PROVIDED ENTRIES:
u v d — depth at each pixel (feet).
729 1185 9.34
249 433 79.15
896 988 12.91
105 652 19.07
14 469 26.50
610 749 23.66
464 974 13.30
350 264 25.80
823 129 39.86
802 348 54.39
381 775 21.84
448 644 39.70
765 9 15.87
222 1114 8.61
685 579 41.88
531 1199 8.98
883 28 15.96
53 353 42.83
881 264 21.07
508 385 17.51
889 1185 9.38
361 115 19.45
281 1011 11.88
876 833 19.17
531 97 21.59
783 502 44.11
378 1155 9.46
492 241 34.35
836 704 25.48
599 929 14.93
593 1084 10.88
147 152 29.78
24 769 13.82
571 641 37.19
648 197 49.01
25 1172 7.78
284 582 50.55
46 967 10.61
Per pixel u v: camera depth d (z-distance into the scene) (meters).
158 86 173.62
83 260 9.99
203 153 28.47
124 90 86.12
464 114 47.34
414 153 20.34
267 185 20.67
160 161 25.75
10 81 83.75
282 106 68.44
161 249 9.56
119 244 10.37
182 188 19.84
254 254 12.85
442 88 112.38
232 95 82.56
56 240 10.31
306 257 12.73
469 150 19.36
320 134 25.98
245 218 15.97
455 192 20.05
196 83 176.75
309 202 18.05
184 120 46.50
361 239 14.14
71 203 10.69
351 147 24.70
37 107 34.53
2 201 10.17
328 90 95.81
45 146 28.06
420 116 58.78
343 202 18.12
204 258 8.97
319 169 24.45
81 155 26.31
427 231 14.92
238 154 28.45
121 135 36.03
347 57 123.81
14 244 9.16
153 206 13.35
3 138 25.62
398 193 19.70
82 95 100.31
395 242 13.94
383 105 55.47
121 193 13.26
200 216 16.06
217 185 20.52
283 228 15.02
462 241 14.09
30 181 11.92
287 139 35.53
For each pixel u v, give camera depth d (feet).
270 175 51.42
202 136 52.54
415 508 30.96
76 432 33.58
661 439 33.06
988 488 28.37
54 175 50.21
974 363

PROBLEM TO SOLVE:
Working from the entries above, return all lines that contain "depth".

WRITTEN RESPONSE:
u v d — depth at each pixel (feet).
Per pixel u v: camera depth d (z-distance into the scene) (meters).
For each pixel u v, give camera depth d (feet).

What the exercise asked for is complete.